- **WHAT IS BEING ASKED**: Revise the items below so that every "chart" becomes "graph", with all other text unchanged. Leave the pictures out of your answer.

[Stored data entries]

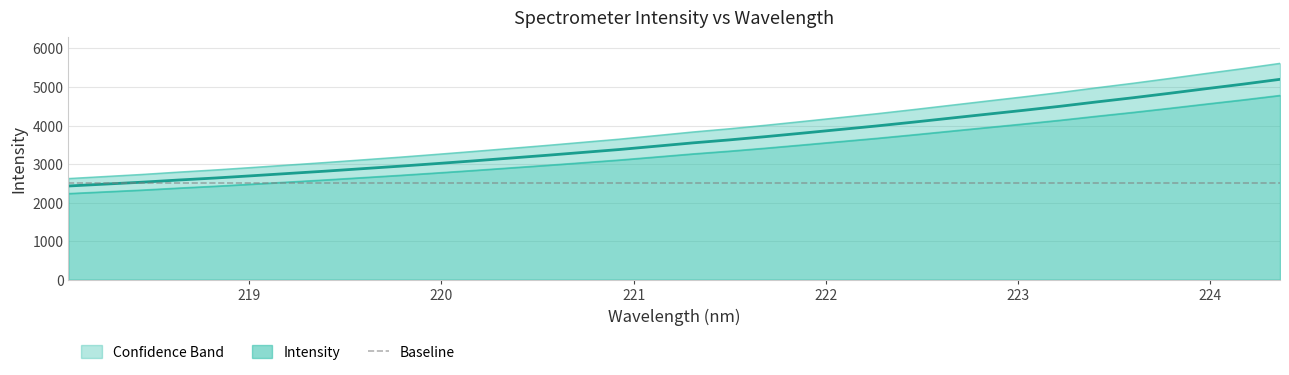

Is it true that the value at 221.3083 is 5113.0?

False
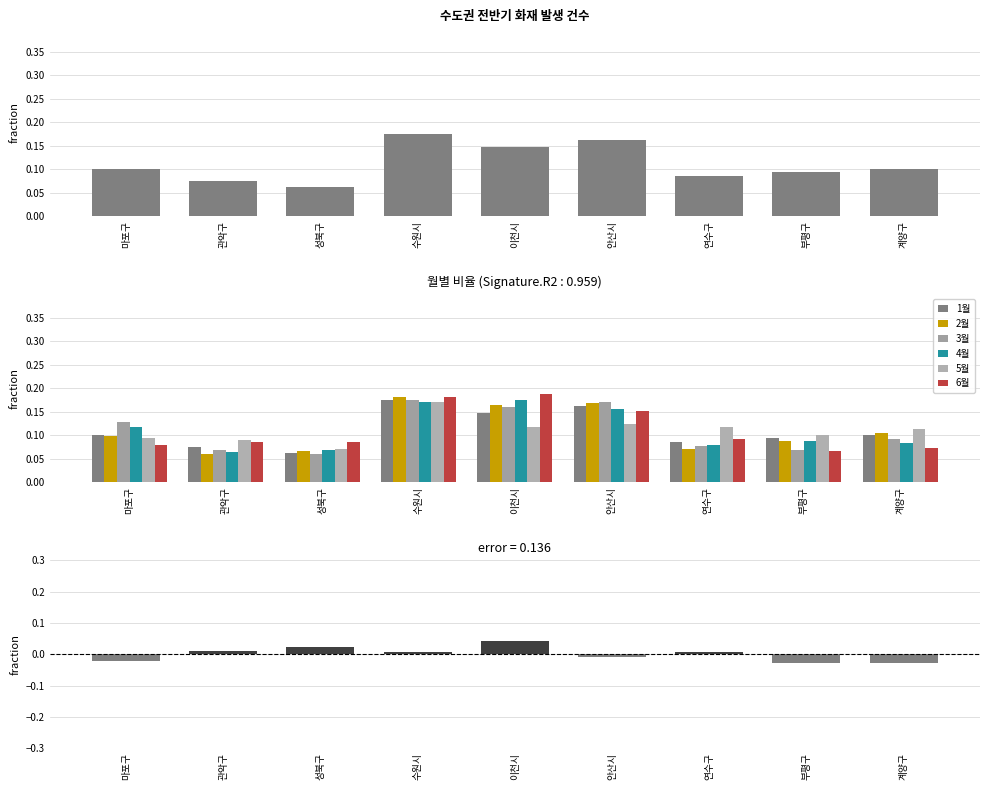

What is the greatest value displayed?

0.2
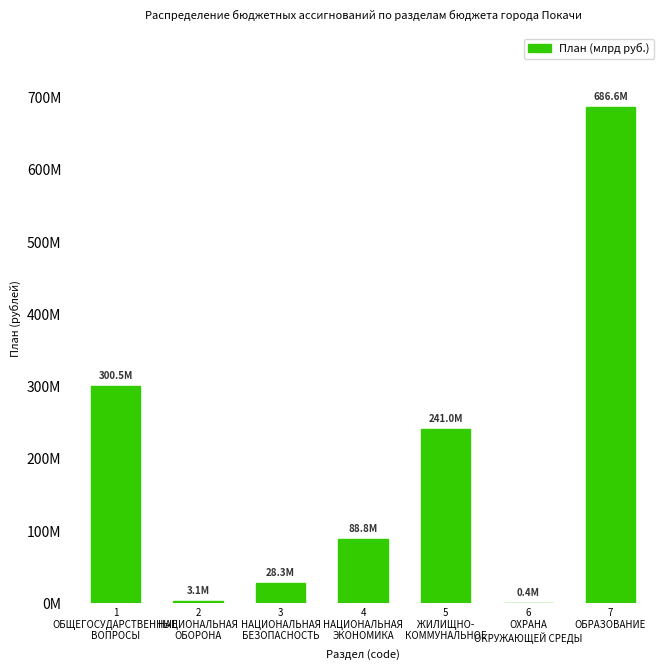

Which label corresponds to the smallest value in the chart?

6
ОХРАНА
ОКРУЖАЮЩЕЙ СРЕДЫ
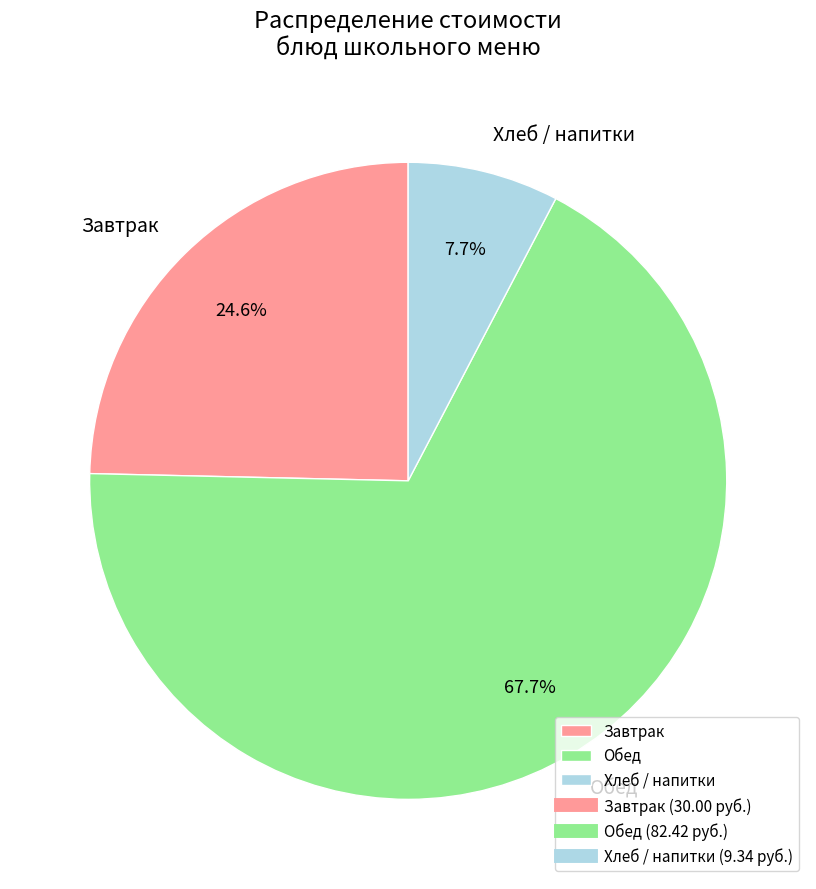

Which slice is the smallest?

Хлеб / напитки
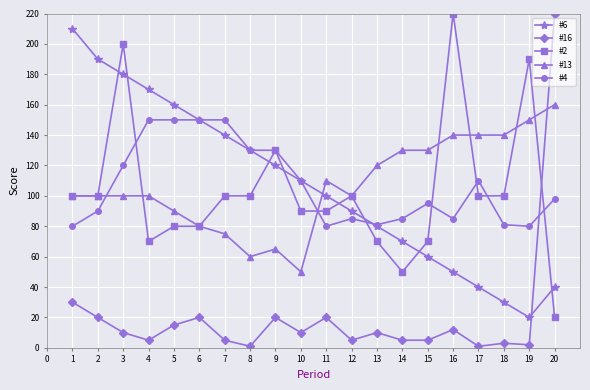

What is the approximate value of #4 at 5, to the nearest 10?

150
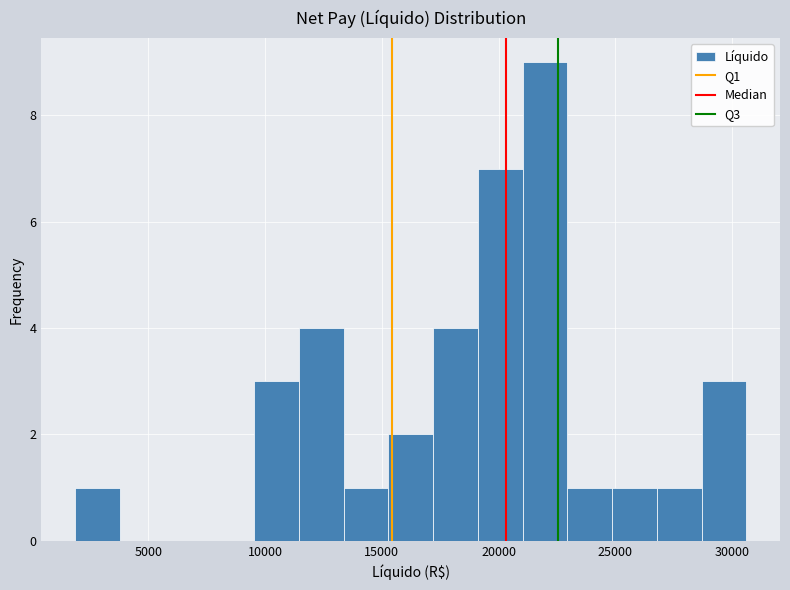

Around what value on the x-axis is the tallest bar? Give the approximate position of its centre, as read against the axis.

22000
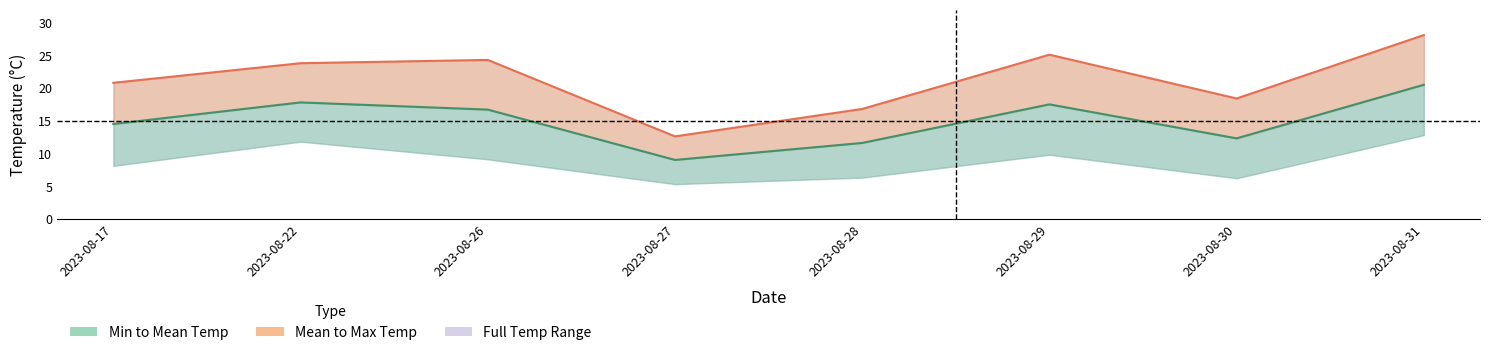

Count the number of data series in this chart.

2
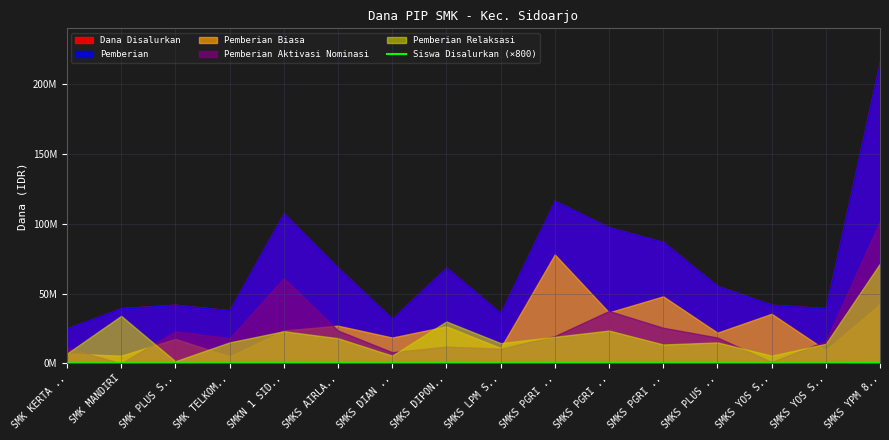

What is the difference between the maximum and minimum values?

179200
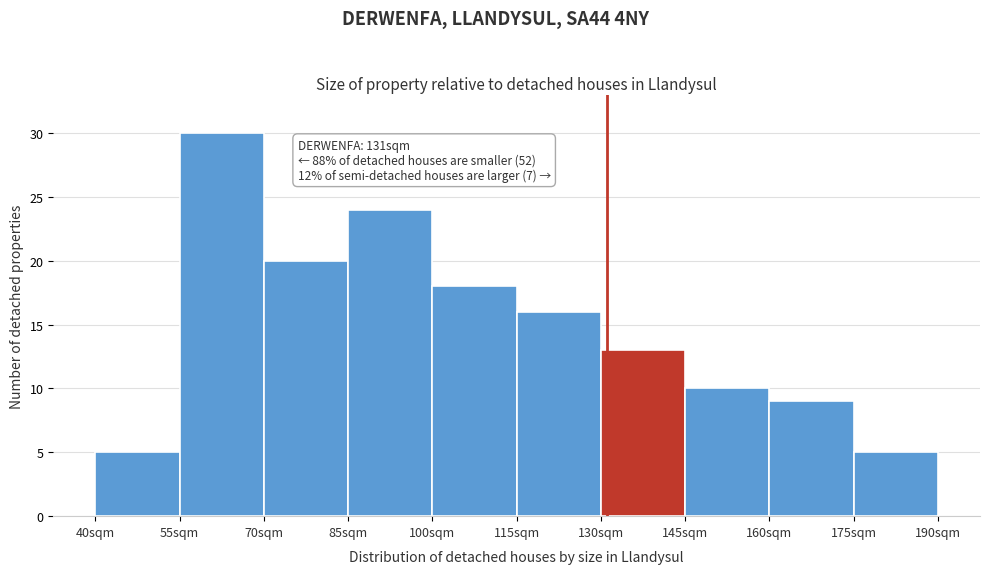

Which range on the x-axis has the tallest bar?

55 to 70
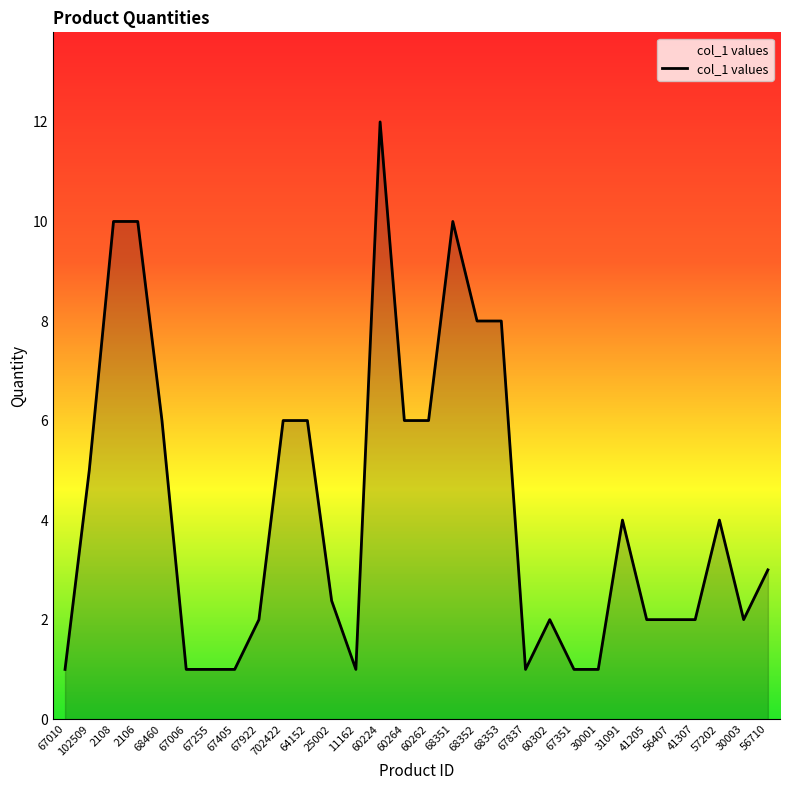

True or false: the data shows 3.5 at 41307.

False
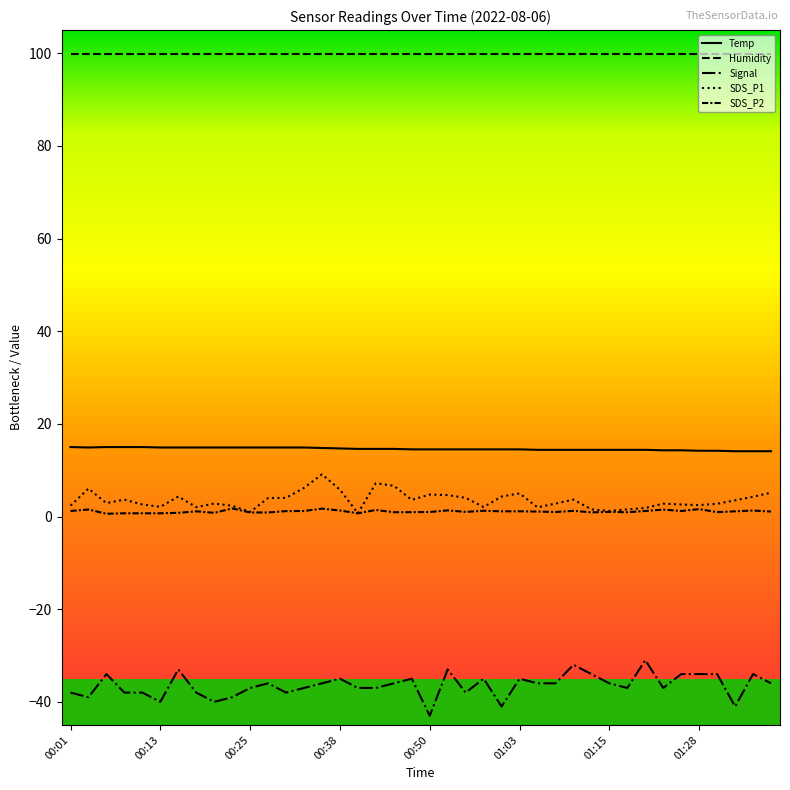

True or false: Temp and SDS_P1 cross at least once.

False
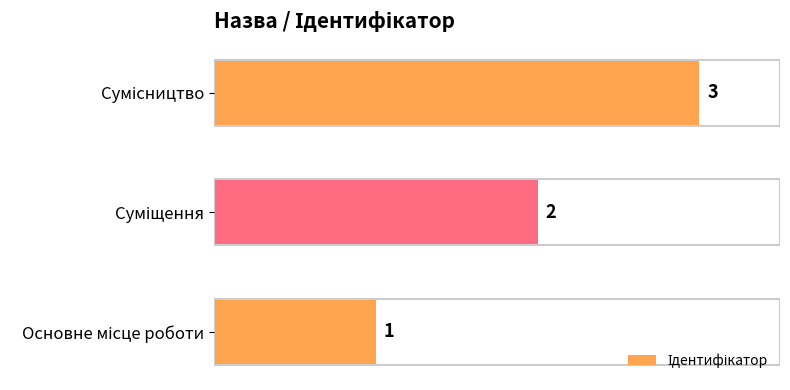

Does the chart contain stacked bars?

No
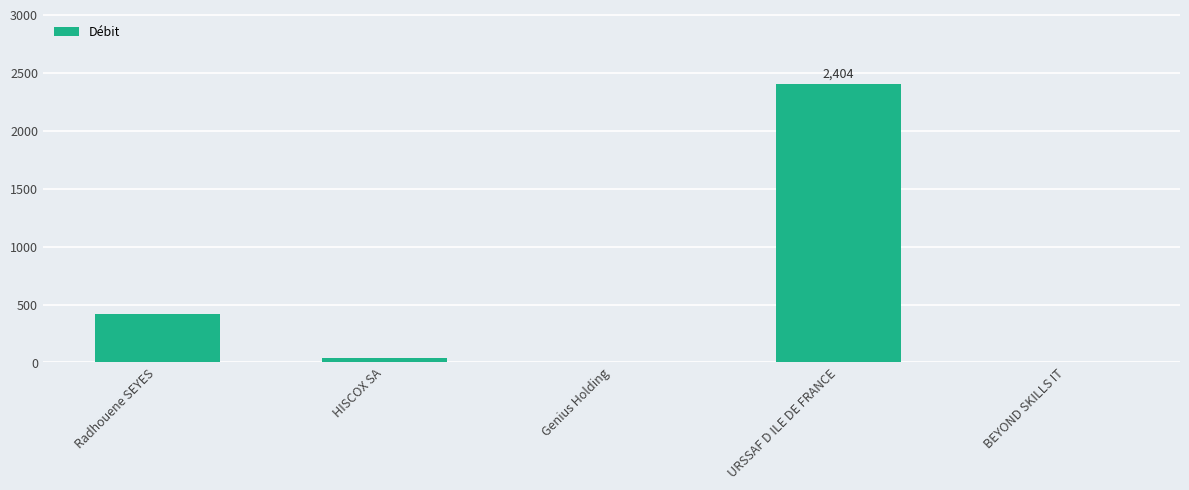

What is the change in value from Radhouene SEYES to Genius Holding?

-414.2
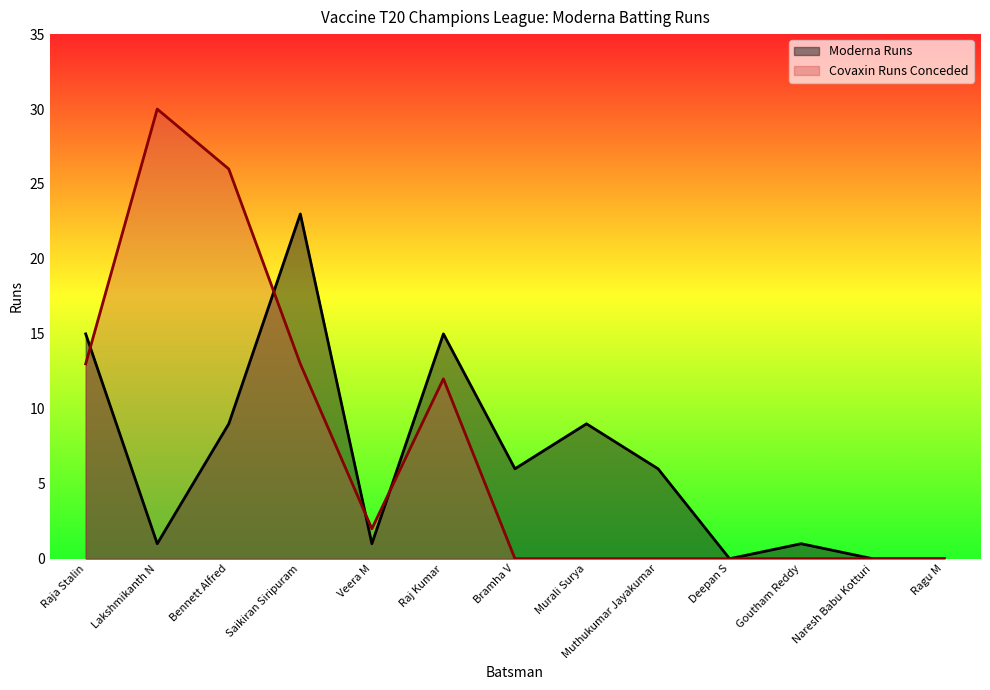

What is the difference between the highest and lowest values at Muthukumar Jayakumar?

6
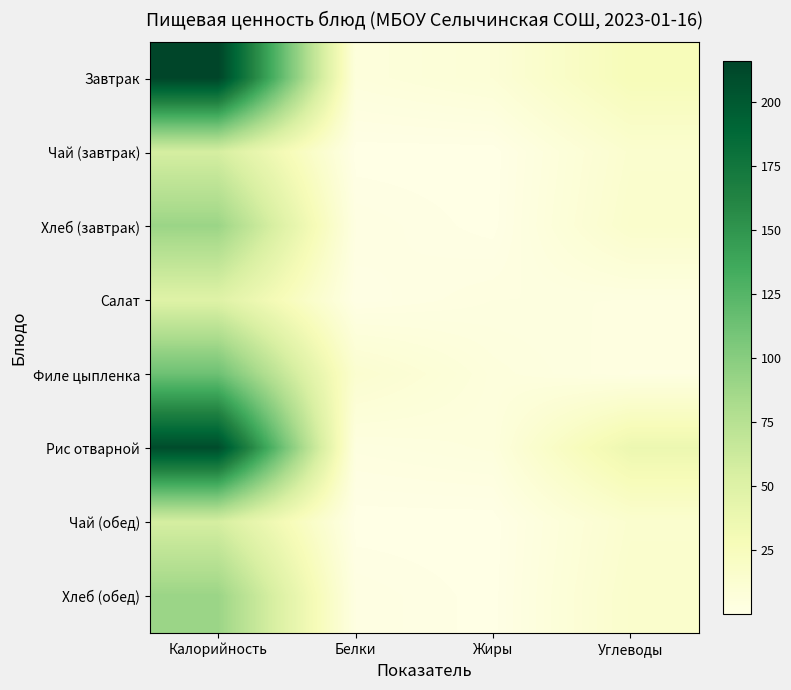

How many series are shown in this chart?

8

- **REPLY TO THE TASK**:
Is it true that the value at 221.3083 is 5113.0?

False

What is the greatest value displayed?

0.2

Which label corresponds to the smallest value in the graph?

6
ОХРАНА
ОКРУЖАЮЩЕЙ СРЕДЫ

Which slice is the smallest?

Хлеб / напитки

What is the approximate value of #4 at 5, to the nearest 10?

150

Around what value on the x-axis is the tallest bar? Give the approximate position of its centre, as read against the axis.

22000

Count the number of data series in this graph.

2

What is the difference between the maximum and minimum values?

179200

Which range on the x-axis has the tallest bar?

55 to 70

True or false: the data shows 3.5 at 41307.

False

True or false: Temp and SDS_P1 cross at least once.

False

Does the graph contain stacked bars?

No

What is the change in value from Radhouene SEYES to Genius Holding?

-414.2

What is the difference between the highest and lowest values at Muthukumar Jayakumar?

6

How many series are shown in this graph?

8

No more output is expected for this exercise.